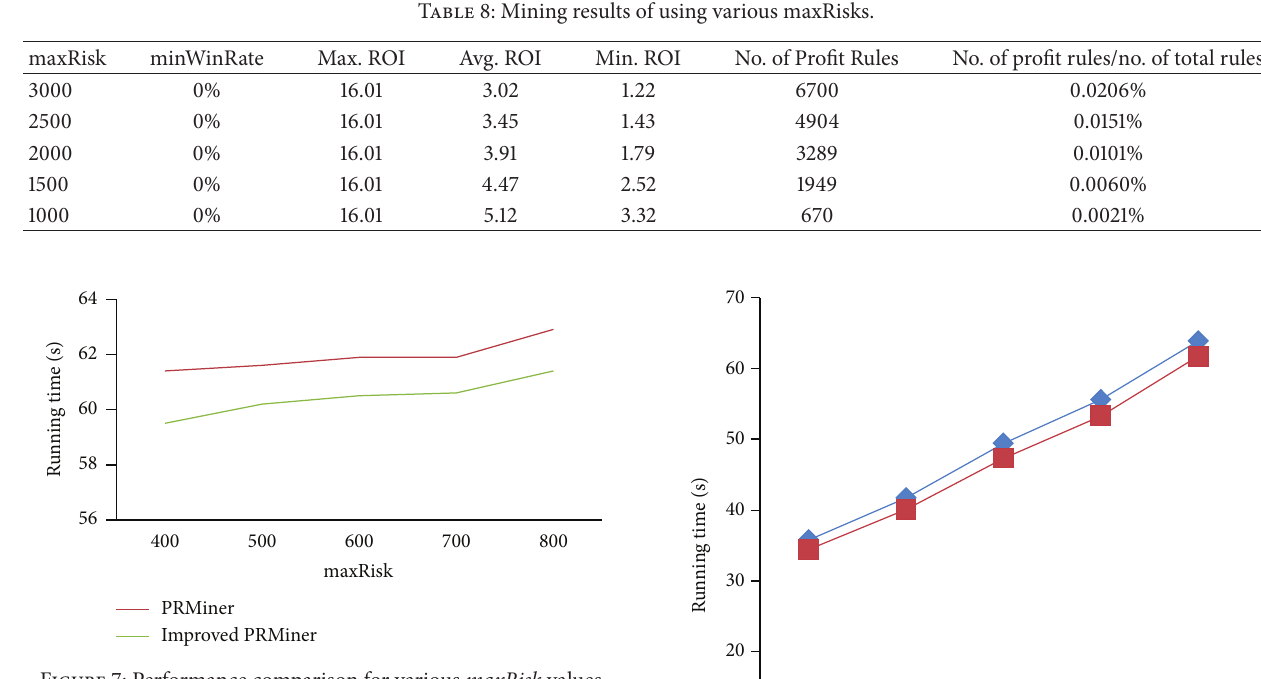
Figure 7: Performance comparison for various maxRisk values.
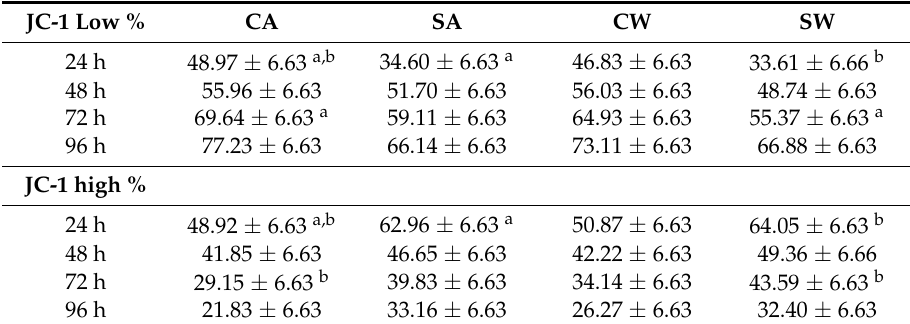
Table 2. Mitochondrial membrane potential for control and treatment groups, with and without antibiotics (Least Squares Means ± Standard Error; n = 18).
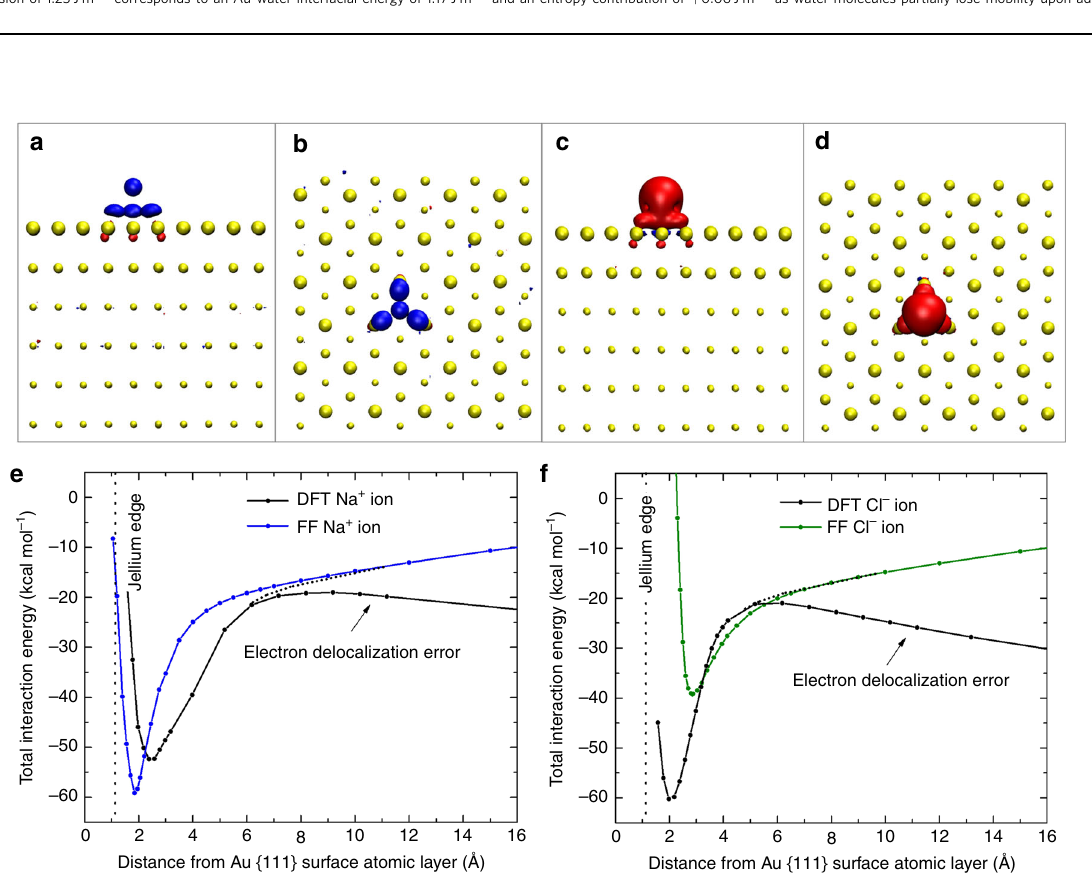
Fig. 3 Equilibrium position and total interaction energy of sodium and chloride ions on gold (111) surfaces in DFT calculations and with the polarizable force fi eld. a , b Na + ions are preferably located above epitaxial (hollow) sites in DFT calculations and in calculations with the polarizable FF. The contour of the electron density difference upon binding shows induced negative charge (blue) atop the surface atoms, similar to positions of dummy atoms (Fig. 1b) (contour level 0.02e Å − 3 ). c , d Cl − ions preferably bind to epitaxial (hollow) sites, too, in DFT calculations and with the polarizable FF. The contour of the electron density difference upon binding shows induced positive charge (dark red) atop the surface atoms (contour level 0.02e Å − 3 ) and some negative charge in the plane of surface atoms. e , f Total interaction energies of Na + and Cl − ions. Similar curves are seen for sodium ions ( e ) in DFT calculations and with the polarizable FF. Differences are noted for chloride ( f ). The larger chloride ion approaches the Au surface very closely in DFT, possibly due to chemisorption, which is neglected with the force fi eld. DFT does not reproduce long-range features (>5 Å distance) of the image potential that decay as 1/ r with distance r . Therefore, the vertical position of the DFT curve remains uncertain. Small identical simulation boxes of 1.44 × 1.50 × 10.0 nm 3 and a series of energy minimizations were employed to obtain both types of data speci fi c at distances below ~5 Å distance from the jellium edge Electrical monopoles from single ions cause signi fi cant long- (Fig. 2b and Supplementary Note 6 for details). A large range interactions, and convergent computations of the electro- improvement in comparison to the non-polarizable model is static attraction to the metal surface in vacuum require seen, and details of the individual energy contributions including suf fi ciently large 3D periodic boxes with recommended dimen- bond stretching are shown in Supplementary Fig. 3. sions of at least 10 × 10 × 100 nm 3 . Interactions between the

—————

Starting with the first line of the material, print each line exactly until you have printed the line with "Table 2. Mitochondrial", and skip the pictures.

Figure 7: Performance comparison for various maxRisk values.
Table 2. Mitochondrial membrane potential for control and treatment groups, with and without antibiotics (Least Squares Means ± Standard Error; n = 18).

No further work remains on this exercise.